**Problem statement**
Once you find the line with "Flacbox 1.6: Sincronização" in the data that follows, repeat it and every line after it exactly, through the line with "Perguntas frequentes".
- - -
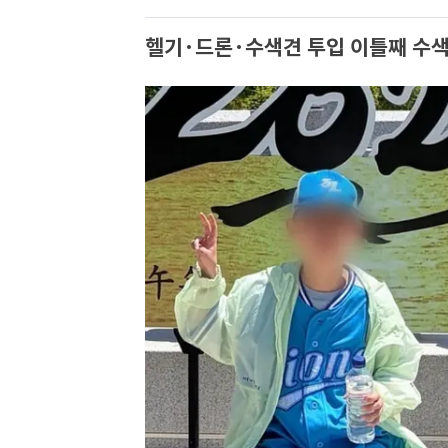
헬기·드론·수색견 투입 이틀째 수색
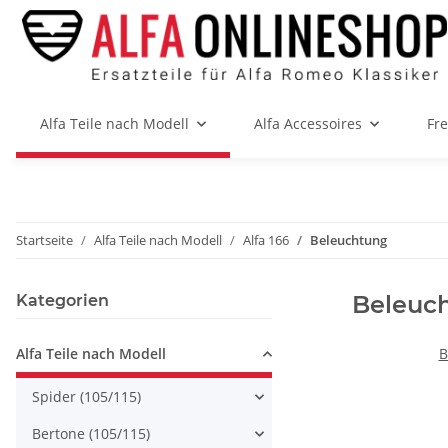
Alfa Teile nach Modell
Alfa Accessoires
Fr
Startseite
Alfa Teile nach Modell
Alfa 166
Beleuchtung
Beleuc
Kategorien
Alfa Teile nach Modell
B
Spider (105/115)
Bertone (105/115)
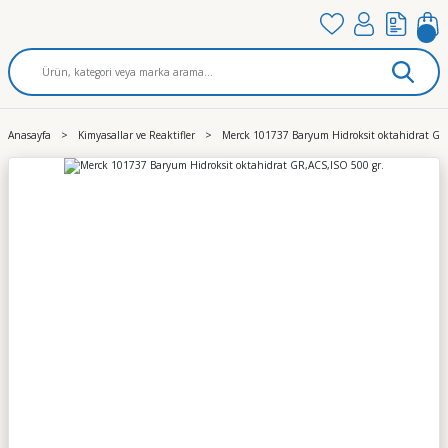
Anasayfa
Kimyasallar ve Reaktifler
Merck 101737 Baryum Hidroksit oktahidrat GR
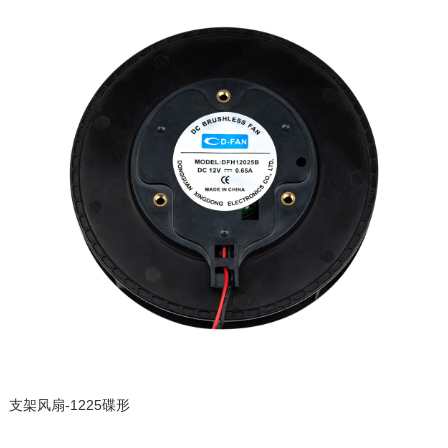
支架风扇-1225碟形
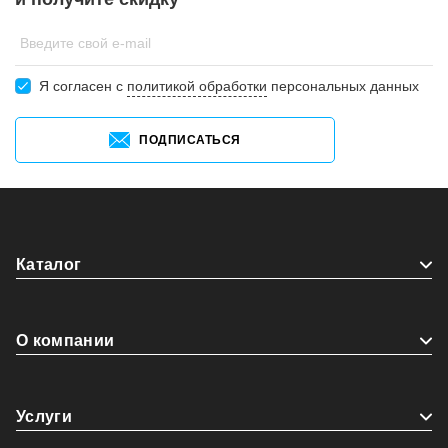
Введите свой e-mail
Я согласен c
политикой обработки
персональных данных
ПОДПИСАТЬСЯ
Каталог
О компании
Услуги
- - -
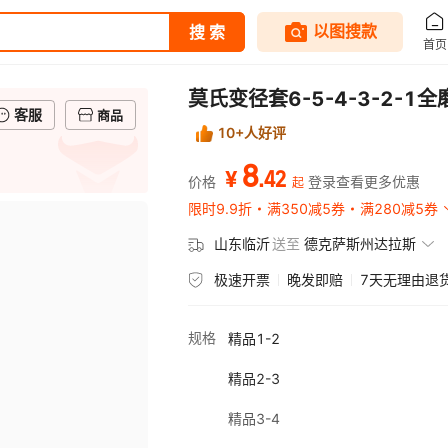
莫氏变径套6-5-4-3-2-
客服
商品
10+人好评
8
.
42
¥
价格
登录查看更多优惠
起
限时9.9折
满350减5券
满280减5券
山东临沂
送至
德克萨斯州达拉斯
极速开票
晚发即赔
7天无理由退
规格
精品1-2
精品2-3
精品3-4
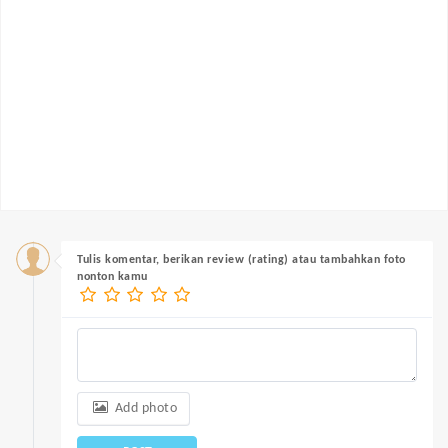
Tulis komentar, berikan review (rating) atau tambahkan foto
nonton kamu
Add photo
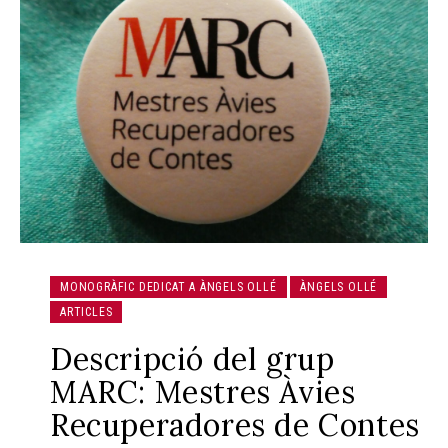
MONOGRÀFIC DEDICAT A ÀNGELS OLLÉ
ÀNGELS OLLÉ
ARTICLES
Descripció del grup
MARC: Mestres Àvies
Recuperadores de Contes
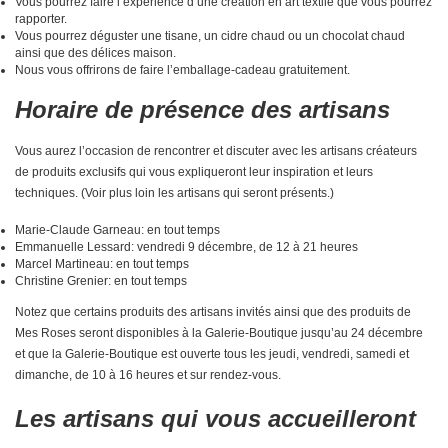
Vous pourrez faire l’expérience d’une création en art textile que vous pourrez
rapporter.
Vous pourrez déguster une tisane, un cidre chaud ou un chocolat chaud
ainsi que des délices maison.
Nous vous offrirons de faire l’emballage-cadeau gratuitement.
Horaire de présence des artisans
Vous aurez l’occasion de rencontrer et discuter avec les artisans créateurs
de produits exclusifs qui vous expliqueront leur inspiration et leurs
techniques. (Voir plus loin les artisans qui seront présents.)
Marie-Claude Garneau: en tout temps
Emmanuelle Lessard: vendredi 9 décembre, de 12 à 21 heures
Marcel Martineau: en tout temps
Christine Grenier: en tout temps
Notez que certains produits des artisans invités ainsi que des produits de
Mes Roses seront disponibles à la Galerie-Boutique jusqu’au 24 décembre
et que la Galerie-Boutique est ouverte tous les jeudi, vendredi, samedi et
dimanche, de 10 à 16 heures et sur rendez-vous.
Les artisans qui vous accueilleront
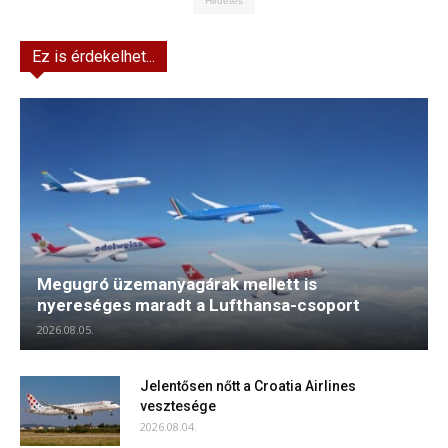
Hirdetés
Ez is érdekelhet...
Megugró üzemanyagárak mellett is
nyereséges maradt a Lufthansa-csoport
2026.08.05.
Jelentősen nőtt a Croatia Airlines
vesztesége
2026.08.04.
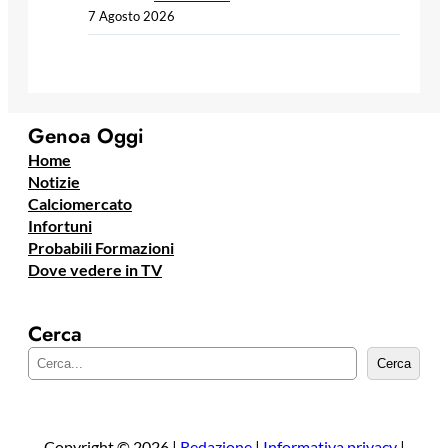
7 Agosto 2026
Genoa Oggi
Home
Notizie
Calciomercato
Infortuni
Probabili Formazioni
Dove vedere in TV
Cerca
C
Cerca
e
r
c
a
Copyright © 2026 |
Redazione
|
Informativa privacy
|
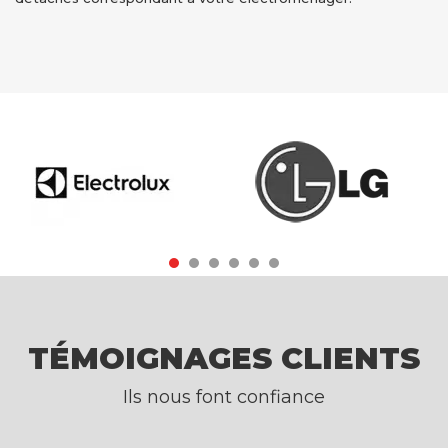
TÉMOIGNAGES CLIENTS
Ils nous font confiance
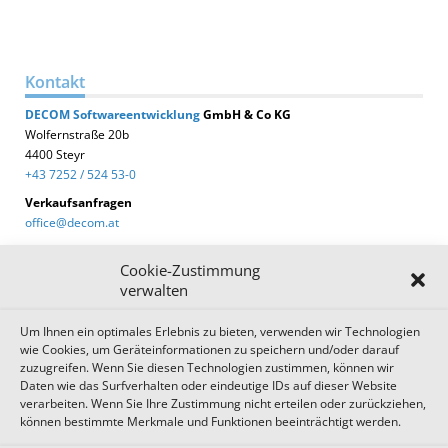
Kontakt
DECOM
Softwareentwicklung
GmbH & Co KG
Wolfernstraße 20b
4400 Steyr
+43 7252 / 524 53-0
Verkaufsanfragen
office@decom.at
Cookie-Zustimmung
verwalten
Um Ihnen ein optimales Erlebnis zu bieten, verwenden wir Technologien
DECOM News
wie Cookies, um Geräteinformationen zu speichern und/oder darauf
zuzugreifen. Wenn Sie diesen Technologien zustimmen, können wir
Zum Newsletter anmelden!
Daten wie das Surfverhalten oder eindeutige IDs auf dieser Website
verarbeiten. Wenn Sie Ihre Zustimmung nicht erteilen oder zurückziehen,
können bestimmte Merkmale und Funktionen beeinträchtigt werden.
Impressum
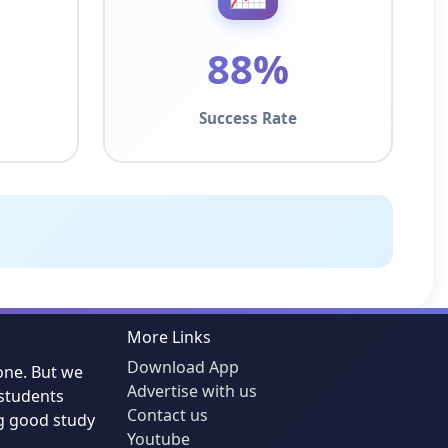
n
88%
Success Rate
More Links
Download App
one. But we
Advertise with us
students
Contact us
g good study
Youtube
- - -
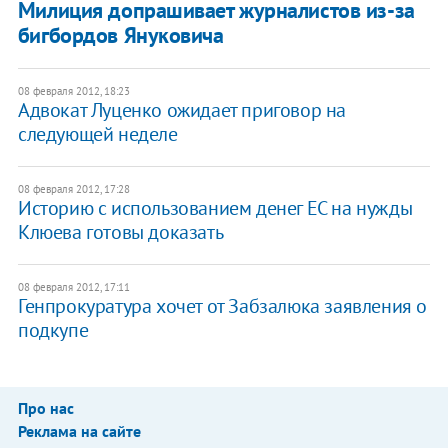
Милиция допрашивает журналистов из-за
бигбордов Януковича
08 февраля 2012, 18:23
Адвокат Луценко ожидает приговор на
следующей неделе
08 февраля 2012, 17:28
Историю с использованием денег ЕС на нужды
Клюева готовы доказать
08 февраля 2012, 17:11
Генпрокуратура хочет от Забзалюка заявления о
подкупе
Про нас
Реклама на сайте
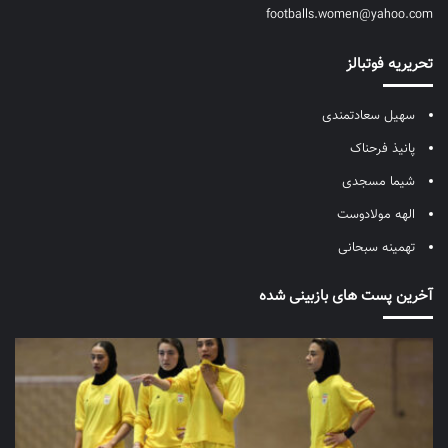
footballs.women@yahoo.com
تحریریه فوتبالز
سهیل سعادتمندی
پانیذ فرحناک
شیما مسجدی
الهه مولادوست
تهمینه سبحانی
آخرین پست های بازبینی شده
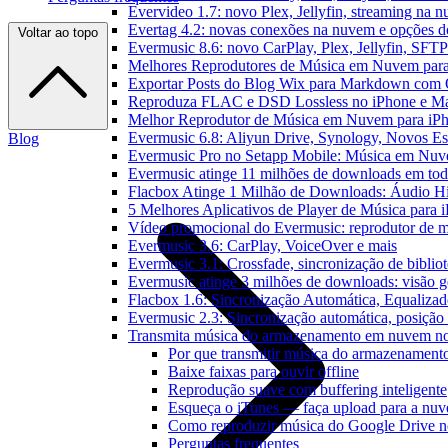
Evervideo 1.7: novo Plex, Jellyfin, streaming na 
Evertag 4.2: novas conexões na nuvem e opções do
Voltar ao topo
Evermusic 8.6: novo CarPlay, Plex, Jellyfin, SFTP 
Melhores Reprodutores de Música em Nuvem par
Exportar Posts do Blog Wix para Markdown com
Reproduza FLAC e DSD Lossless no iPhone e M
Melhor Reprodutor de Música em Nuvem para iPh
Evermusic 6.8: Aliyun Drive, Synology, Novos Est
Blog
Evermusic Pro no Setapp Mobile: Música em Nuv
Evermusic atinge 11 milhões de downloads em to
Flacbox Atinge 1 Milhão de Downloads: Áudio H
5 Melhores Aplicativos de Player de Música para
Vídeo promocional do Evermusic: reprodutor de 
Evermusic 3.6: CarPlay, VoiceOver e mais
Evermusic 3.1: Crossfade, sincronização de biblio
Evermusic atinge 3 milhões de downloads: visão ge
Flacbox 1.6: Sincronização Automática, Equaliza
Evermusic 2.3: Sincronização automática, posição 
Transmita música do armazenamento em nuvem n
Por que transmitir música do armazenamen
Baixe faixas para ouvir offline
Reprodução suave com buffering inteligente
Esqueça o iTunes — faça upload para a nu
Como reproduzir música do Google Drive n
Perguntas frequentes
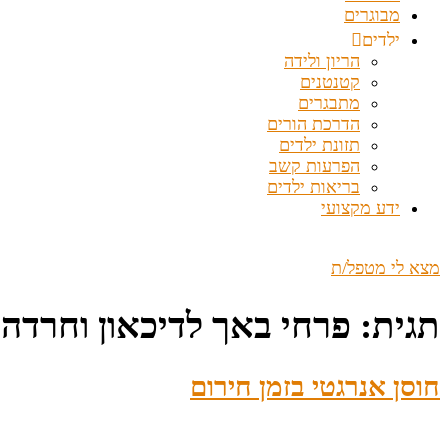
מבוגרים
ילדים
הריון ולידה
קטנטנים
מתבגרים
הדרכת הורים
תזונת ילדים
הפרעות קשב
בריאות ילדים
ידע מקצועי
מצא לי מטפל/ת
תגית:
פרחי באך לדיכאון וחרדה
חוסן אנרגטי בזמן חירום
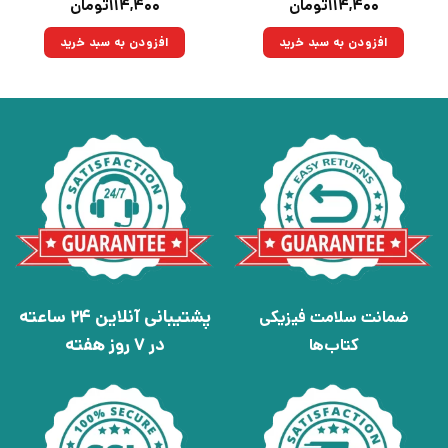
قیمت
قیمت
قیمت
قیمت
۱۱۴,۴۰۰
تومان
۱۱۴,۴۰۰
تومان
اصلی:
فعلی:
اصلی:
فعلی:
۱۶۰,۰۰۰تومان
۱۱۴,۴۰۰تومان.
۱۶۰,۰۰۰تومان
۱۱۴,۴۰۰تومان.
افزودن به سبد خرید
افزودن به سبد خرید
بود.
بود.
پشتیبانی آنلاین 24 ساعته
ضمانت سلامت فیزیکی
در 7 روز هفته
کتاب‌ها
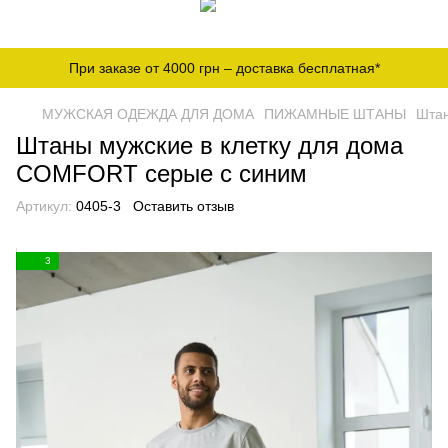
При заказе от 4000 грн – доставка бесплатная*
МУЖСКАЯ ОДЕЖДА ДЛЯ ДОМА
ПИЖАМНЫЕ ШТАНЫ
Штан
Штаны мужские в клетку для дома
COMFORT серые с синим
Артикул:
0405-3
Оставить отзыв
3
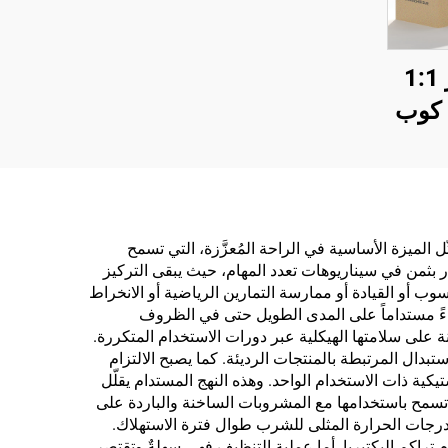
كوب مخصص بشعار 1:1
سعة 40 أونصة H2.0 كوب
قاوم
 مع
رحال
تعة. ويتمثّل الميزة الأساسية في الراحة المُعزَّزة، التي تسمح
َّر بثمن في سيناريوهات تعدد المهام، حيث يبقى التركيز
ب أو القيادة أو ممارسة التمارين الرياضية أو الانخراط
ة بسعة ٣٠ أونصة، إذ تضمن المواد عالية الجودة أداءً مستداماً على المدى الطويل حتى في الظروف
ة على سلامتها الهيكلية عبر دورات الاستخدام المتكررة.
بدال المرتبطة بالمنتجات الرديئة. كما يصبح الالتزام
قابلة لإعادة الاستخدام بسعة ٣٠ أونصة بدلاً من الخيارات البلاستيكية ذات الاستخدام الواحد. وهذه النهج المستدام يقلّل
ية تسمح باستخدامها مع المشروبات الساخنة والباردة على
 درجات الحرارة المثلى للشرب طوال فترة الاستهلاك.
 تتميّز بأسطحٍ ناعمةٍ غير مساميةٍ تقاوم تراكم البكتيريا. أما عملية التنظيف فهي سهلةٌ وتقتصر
- - -
**Response**
Flacbox 1.6: Sincronização Automática, Equaliza
Evermusic 2.3: Sincronização automática, posição 
Transmita música do armazenamento em nuvem n
Por que transmitir música do armazenamen
Baixe faixas para ouvir offline
Reprodução suave com buffering inteligente
Esqueça o iTunes — faça upload para a nu
Como reproduzir música do Google Drive n
Perguntas frequentes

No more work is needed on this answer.